> **Detected change data**
******************************
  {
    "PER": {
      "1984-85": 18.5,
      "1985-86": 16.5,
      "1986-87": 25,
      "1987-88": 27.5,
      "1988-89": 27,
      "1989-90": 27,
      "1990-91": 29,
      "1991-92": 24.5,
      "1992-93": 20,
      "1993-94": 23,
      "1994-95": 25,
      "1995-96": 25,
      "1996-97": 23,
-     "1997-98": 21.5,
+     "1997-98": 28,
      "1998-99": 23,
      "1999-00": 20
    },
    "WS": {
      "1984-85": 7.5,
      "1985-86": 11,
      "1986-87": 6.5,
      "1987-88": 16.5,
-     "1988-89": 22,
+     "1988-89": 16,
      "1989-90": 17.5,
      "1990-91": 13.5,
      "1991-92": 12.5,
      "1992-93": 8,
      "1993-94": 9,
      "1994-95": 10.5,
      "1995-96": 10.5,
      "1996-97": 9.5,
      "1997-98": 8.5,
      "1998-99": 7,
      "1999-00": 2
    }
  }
******************************
The records above must be repeated exactly, in their entirety.

  {
    "PER": {
      "1984-85": 18.5,
      "1985-86": 16.5,
      "1986-87": 25,
      "1987-88": 27.5,
      "1988-89": 27,
      "1989-90": 27,
      "1990-91": 29,
      "1991-92": 24.5,
      "1992-93": 20,
      "1993-94": 23,
      "1994-95": 25,
      "1995-96": 25,
      "1996-97": 23,
-     "1997-98": 21.5,
+     "1997-98": 28,
      "1998-99": 23,
      "1999-00": 20
    },
    "WS": {
      "1984-85": 7.5,
      "1985-86": 11,
      "1986-87": 6.5,
      "1987-88": 16.5,
-     "1988-89": 22,
+     "1988-89": 16,
      "1989-90": 17.5,
      "1990-91": 13.5,
      "1991-92": 12.5,
      "1992-93": 8,
      "1993-94": 9,
      "1994-95": 10.5,
      "1995-96": 10.5,
      "1996-97": 9.5,
      "1997-98": 8.5,
      "1998-99": 7,
      "1999-00": 2
    }
  }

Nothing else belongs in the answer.